## Text for analysis:

════

Thursday, March 17, 2011

Birthday Belles

Few things in this world change so completely as one’s view regarding the date of their birth. 

Children love to “grow up” and they certainly don’t mind a day that’s all about them (although many parents would argue that every day is all about their children).  After 21, the prospect of birthdays begins to take on a rapid decline in popularity where our attitudes start with apathy and graduate to full-on dread.  I mean, who really gives a crap about turning 25 and finally being legally eligible to rent a car?  Woohoo.  Turning 35 and able to run for President?  Yippee.

As I am sure you can probably imagine, Southern Belle birthdays can—on occasion—get pretty unique.  When I was little, the “cool” birthday venues were the roller skate rink and Showbiz Pizza (now Chuck E. Cheese) and Putt-Putt.  There are probably more, but I have blocked them out.  Would you like to know what I did for my ninth, tenth and eleventh birthdays?  I had slumber parties where the main attraction was a showing of Gone With the Wind.  The miracle is that I had any guests willing to attend the second and/or third parties.

════

## Rows drawn from a dataset:
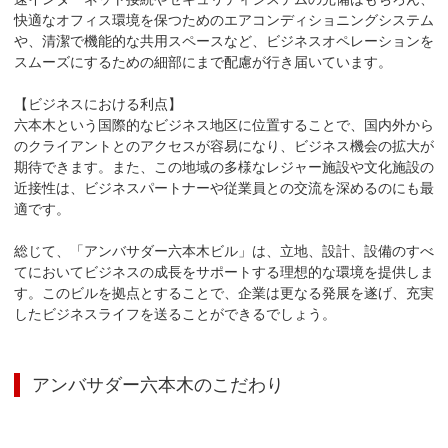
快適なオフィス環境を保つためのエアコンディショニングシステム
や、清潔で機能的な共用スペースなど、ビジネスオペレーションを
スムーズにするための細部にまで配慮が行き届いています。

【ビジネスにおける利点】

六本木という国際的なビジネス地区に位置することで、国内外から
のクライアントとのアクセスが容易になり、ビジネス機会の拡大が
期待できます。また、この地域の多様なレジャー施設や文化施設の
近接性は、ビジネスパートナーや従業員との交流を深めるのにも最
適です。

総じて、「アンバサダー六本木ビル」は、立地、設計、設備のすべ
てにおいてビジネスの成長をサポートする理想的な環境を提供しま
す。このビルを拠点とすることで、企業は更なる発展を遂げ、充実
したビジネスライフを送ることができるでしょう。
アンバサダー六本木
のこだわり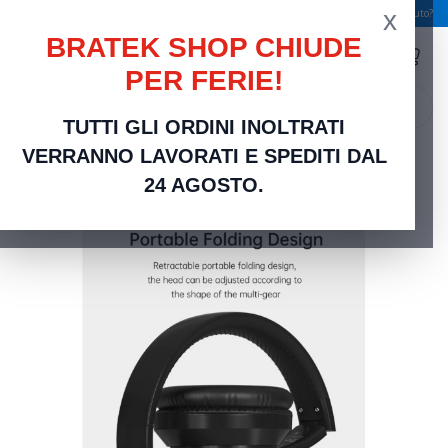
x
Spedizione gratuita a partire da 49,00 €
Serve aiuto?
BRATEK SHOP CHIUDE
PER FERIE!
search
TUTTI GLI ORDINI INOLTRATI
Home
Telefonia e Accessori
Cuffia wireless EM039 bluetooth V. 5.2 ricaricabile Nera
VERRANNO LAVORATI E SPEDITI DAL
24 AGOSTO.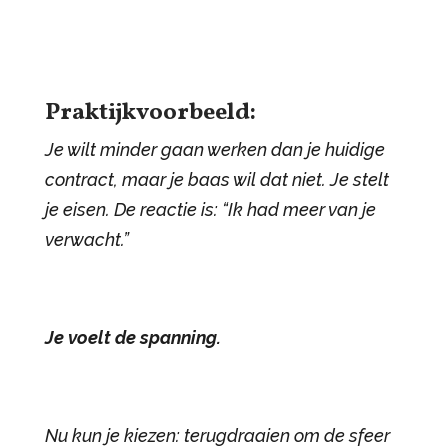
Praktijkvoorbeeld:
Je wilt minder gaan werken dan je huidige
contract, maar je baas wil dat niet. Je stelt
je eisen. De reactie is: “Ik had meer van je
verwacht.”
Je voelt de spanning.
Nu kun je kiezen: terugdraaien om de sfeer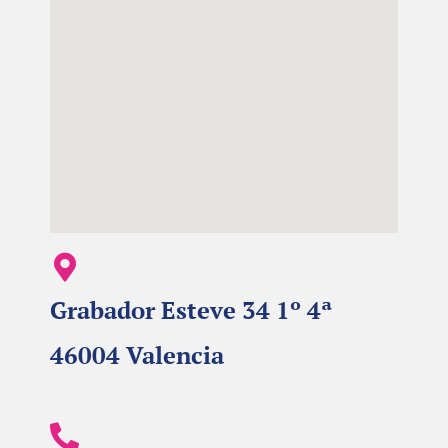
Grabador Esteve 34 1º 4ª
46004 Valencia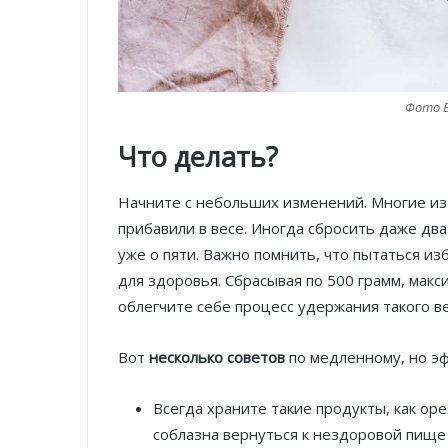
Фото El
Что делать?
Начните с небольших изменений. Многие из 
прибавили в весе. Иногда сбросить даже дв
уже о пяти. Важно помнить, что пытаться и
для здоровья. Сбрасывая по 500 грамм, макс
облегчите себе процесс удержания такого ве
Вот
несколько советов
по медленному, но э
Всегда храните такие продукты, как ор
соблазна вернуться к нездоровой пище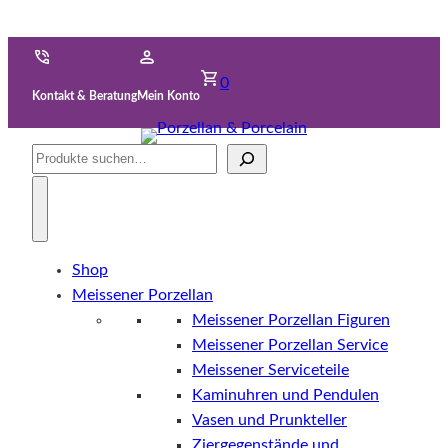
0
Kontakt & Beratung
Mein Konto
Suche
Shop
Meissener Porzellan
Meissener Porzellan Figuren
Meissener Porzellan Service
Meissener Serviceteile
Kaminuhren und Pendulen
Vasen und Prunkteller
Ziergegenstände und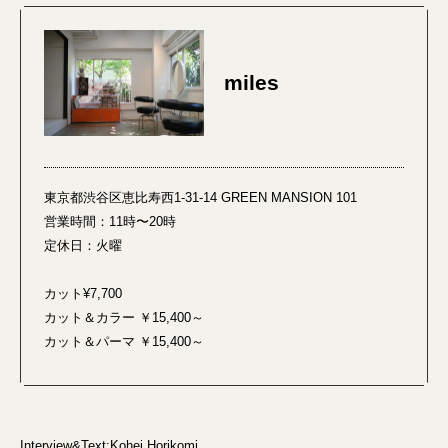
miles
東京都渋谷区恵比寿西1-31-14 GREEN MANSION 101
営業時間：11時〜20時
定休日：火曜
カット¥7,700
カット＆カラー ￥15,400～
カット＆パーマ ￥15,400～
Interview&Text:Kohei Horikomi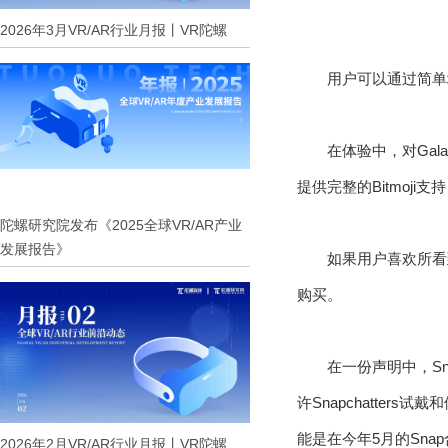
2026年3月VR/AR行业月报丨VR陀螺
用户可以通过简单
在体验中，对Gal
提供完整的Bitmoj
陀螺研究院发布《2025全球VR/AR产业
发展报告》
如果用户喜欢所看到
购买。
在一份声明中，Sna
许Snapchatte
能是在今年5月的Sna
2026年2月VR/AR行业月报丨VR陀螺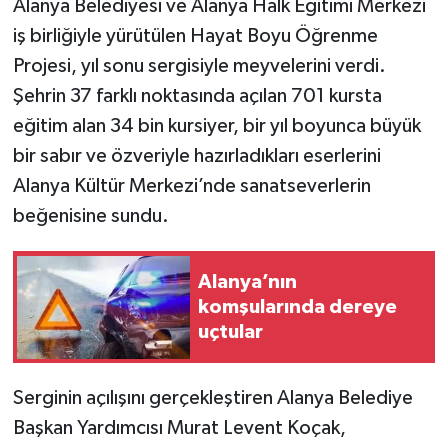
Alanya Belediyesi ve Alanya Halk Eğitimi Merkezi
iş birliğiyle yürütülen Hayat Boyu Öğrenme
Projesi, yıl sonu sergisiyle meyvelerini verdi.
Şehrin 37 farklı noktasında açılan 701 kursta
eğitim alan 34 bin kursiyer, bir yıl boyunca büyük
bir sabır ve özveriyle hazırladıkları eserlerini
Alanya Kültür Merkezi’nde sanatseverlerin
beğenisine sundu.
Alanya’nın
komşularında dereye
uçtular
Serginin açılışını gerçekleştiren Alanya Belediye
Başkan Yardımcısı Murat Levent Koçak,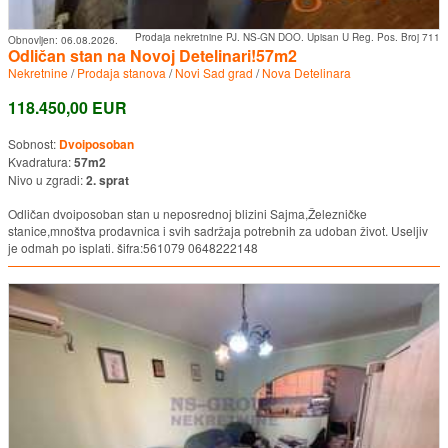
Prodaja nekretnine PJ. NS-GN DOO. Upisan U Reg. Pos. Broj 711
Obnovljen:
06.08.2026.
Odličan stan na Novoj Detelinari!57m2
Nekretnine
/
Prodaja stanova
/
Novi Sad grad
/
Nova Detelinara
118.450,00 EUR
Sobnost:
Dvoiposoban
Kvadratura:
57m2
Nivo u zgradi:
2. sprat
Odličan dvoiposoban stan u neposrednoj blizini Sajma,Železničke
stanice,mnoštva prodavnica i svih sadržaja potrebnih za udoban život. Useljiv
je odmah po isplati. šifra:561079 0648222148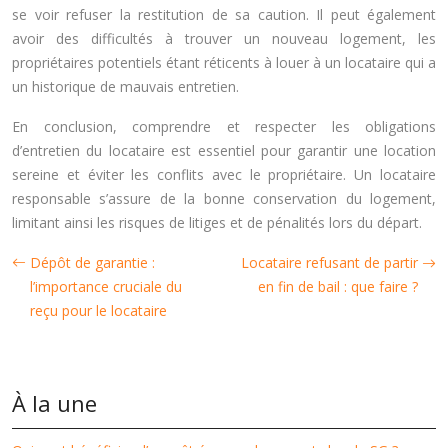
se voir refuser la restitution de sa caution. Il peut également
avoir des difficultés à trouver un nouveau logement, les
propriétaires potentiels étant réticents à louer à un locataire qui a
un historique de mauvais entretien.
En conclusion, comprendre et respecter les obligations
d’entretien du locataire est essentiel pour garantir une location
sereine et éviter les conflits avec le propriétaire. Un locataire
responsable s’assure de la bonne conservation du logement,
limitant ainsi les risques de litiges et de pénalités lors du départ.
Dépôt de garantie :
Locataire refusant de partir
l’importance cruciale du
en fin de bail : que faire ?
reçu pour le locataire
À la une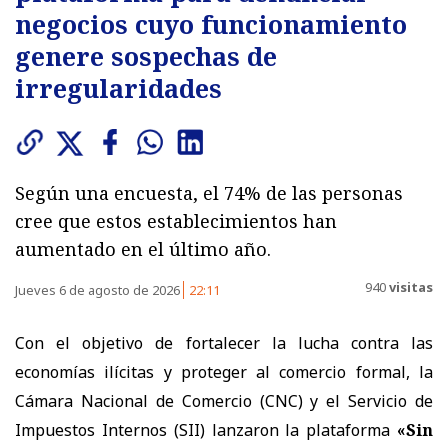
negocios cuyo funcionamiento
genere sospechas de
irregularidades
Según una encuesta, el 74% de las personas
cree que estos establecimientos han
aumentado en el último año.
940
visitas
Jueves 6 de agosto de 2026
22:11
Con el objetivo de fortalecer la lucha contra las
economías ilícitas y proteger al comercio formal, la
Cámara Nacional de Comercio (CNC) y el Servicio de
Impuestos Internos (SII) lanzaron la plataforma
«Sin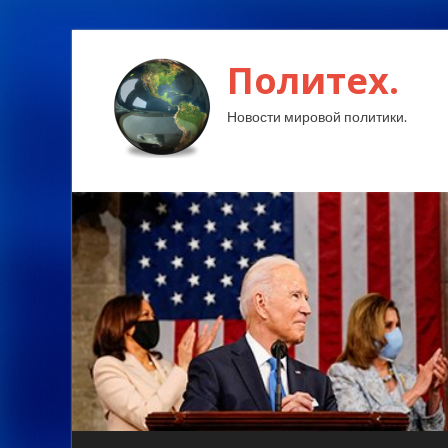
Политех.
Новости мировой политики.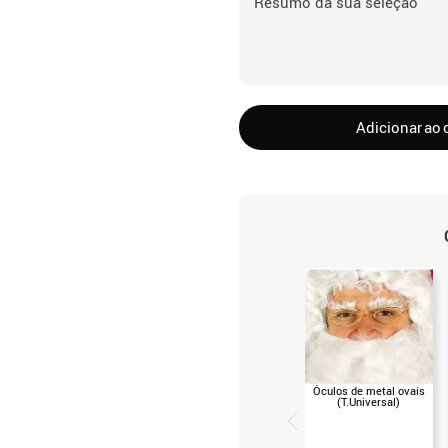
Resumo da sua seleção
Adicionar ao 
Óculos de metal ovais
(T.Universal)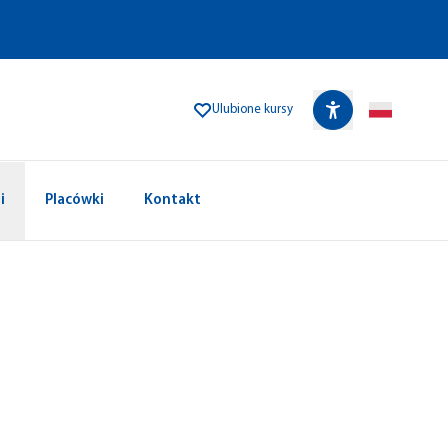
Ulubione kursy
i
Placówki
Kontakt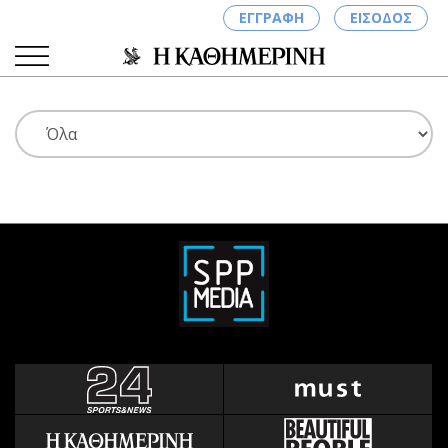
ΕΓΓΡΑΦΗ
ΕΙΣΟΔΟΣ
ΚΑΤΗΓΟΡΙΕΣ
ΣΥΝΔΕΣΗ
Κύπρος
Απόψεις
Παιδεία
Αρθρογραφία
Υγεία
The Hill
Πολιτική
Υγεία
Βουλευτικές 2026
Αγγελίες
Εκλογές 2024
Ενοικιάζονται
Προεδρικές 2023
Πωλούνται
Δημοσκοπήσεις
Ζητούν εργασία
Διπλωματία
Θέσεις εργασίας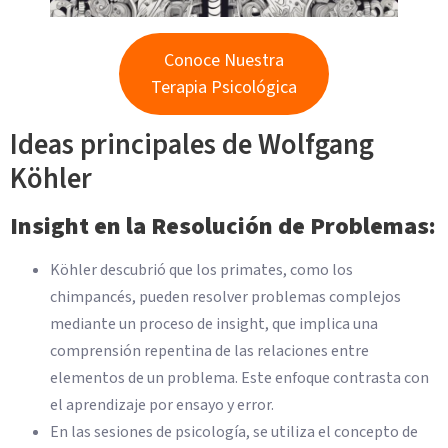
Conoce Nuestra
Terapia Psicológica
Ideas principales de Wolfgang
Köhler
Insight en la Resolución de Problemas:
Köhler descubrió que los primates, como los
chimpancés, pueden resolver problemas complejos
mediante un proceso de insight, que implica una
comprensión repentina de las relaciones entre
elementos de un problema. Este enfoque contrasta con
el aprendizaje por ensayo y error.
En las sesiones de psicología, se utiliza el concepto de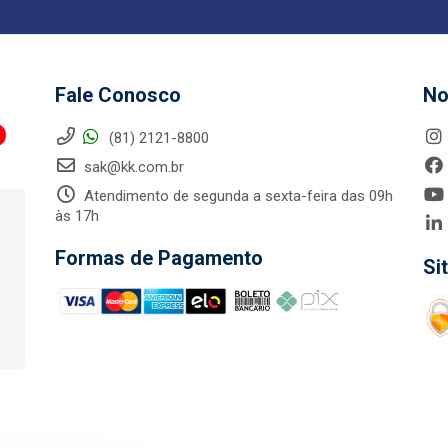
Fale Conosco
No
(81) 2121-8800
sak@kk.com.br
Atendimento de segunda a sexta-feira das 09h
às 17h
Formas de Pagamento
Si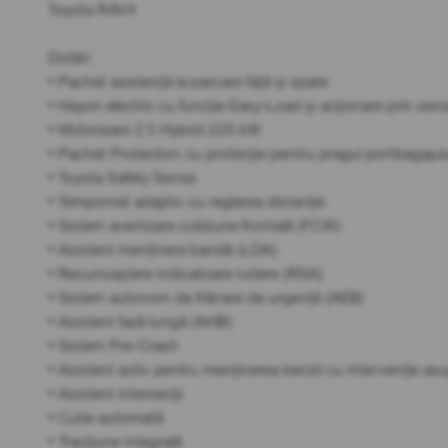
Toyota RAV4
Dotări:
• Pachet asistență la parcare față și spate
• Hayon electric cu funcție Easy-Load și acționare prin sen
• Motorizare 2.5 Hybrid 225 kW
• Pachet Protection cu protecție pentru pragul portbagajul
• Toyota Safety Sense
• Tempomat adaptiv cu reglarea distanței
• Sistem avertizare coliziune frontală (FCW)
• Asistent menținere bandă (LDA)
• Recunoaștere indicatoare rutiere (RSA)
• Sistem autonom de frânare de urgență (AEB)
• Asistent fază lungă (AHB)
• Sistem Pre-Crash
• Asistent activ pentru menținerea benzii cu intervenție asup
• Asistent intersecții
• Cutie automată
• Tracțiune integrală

════

## Work required:
Retype the part of the blog post about birthdays starting at "Birthday Belles" and ending at "for President?  Yippee.". The rows have nothing to do with this.

## Answer section:
Birthday Belles

Few things in this world change so completely as one’s view regarding the date of their birth. 

Children love to “grow up” and they certainly don’t mind a day that’s all about them (although many parents would argue that every day is all about their children).  After 21, the prospect of birthdays begins to take on a rapid decline in popularity where our attitudes start with apathy and graduate to full-on dread.  I mean, who really gives a crap about turning 25 and finally being legally eligible to rent a car?  Woohoo.  Turning 35 and able to run for President?  Yippee.